Hi Jorge, tell us about yourself and your background.
Hi CXBUZZ! It is a pleasure to be interviewed. Thank you very much for having me.
I’m a Spanish consumer behavior researcher by training and a movie lover by vocation. I’m based in Madrid. I started my career in trade marketing, moved to corporate branding and advertising, then to consulting, and finally set up my own boutique consulting firm: THINK&SELL. Nowadays, the part of my job that I like the most is helping high-potential managers reach the next level through employee/customer experience workshops and mentoring.
How did you first start working in the CX space?
My first CX project was a request from a Private Banking branch of a big retail banking brand that had acquired the clients of an exiting foreign firm in the aftermath of the 2007-2008 financial crisis. It was a very challenging project. CX was something very underdeveloped in Spain; small wealth management firms were much better managed, with better offerings, better teams, no conflicts of interests… Long story short: when it comes to your money, your own hard-earned money, you don’t give a damn about frills; you want the brass tacks crystal clear.
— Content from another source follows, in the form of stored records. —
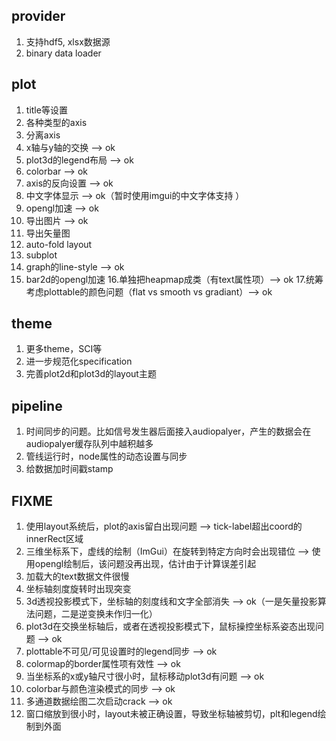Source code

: ## provider
1. 支持hdf5, xlsx数据源
2. binary data loader

## plot
1. title等设置
2. 各种类型的axis
3. 分离axis
4. x轴与y轴的交换 --> ok
5. plot3d的legend布局 --> ok
6. colorbar --> ok
7. axis的反向设置 --> ok
8. 中文字体显示 --> ok（暂时使用imgui的中文字体支持 ）
9. opengl加速 --> ok
10. 导出图片 --> ok
11. 导出矢量图
12. auto-fold layout
13. subplot
14. graph的line-style --> ok
15. bar2d的opengl加速
16.单独把heapmap成类（有text属性项）--> ok
17.统筹考虑plottable的颜色问题（flat vs smooth vs gradiant）--> ok

## theme
1. 更多theme，SCI等
2. 进一步规范化specification
3. 完善plot2d和plot3d的layout主题

## pipeline
1. 时间同步的问题。比如信号发生器后面接入audiopalyer，产生的数据会在audiopalyer缓存队列中越积越多
2. 管线运行时，node属性的动态设置与同步
3. 给数据加时间戳stamp

## FIXME
1. 使用layout系统后，plot的axis留白出现问题 --> tick-label超出coord的innerRect区域
2. 三维坐标系下，虚线的绘制（ImGui）在旋转到特定方向时会出现错位 --> 使用opengl绘制后，该问题没再出现，估计由于计算误差引起
3. 加载大的text数据文件很慢
4. 坐标轴刻度旋转时出现突变
5. 3d透视投影模式下，坐标轴的刻度线和文字全部消失 --> ok（一是矢量投影算法问题，二是逆变换未作归一化）
6. plot3d在交换坐标轴后，或者在透视投影模式下，鼠标操控坐标系姿态出现问题 --> ok
7. plottable不可见/可见设置时的legend同步 --> ok
8. colormap的border属性项有效性 --> ok
9. 当坐标系的x或y轴尺寸很小时，鼠标移动plot3d有问题 --> ok
10. colorbar与颜色渲染模式的同步 --> ok
11. 多通道数据绘图二次启动crack --> ok
12. 窗口缩放到很小时，layout未被正确设置，导致坐标轴被剪切，plt和legend绘制到外面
Then, all the rest can be welcomed.
What are some of the common misunderstandings related to customer experience?
As I see it, the main misconception regarding CX is to treat it as an opportunistic tactical add-on instead of as a strategical all-encompassing mindset. CX is not just about customer service and in-store experience. CX is how a brand relates to its customers, from brand awareness to recommendation (or repudiation). Everything a brand does impacts the perception people have over it.
In CX, perception is paramount. Perceptions bring about expectations. A great deal of CX hinges on our satisfaction and our propensity to recommend, which are highly dependent on our expectations. If your brand doesn’t live up to the expectations that it has created, your CX is not working properly. Something needs some fine-tuning. That something can lie within any department of your organization.
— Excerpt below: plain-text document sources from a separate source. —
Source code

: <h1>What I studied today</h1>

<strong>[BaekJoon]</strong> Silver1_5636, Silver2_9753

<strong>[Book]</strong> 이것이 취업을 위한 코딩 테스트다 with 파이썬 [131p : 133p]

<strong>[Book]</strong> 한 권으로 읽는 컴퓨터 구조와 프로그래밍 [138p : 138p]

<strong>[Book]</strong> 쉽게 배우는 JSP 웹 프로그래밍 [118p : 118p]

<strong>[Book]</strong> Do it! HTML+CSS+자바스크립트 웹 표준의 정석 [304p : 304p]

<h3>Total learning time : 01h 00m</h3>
Have you seen any interesting new trends in eCommerce this year?
I’d say that reverse logistics has finally come to age. This implies that a lot of people who were reluctant to buy online before the pandemic due to concerns with returns and refunds are now happy online shoppers.
Additionally, e-banking has advanced for a decade, accelerating the foreseeable closure of thousands of bank branches. A challenge for banking CX managers who will have to rethink their customer journeys many times over.
eCommerce boomed in 2020, and consumers started leaving more product reviews online. How can we make the most out of this momentum?
The best thing a brand can do to jump on the product review’s bandwagon is to keep doing the things that made its customers write their positive reviews and don’t put any pressure on its customers to write new reviews.
What are some CX companies/solutions you’re keeping your eyes on right now?
Tough I need to follow the evolution of the CX universe, I don’t keep a close eye on any specific software solution or big consulting firm fad. In the end, all software can be replicated, and fads are nonsensical management tricks that end up giving the upper hand to those who are smart enough not to fall for them. I use a straightforward but pretty powerful peripheral vision system to detect weak signals that can disrupt the markets in which my clients have interests.
So many things changed in 2020. While some things are going to return to “normal,” what are new trends and habits you think will stay with us in the long term?
On the face of it, working from home seems to be the most obvious one. But beware of first impressions. Not everybody can work from home, and among those who can, not everybody is happy doing so. We, humans, are social animals. We need contact with each other. However pleasant it can be not to be around your boss for some time, chances are, we’re going to miss our colleagues. More flexible working hours will be the new normal. The pandemic has laid bare who’s reliable and who’s not, who’s a team player, and who’s a lone wolf… There’s a whole lot of new info on employee behavior that is being cooked and will have an impact on how organizations are managed in the near future.
Do you believe focus groups are still relevant in the era of eCommerce? Why?
Focus groups are a relic of a distant past that is not coming over. Any anthropologist can tell you what’s wrong with them (then and now): instead of trying to understand the participants’ language, concepts, mindsets… and use them to define the research, the researcher’s language define the research. It goes without saying that no great product or service has ever come out of a Focus Group. Informal conversations with customers and prospects are a much effective, faster, and cheaper way to improve our offer.
Last but not least, what is your favorite CX metric?
Metricmania has reached the sky. Too many managers spend an inordinate amount of their scarce time thinking up ways to game the system, be it by creaming, lowering standards, distorting data, virtue-signaling… you name it. There’s no such thing as a single metric to improve a brand’s CX. CX managers need first and foremost judgment based on experience. Then, once judgment is on the boat, industry-specific proxies are kind of useful.
Always keep in mind that what can be measured is not always worth measuring, and what gets measured may have no relationship to what we really want to know. Fad metrics like the NPS can be deceptive and give the top management a fake snapshot of the actual situation. Good judgment is the best metric of all.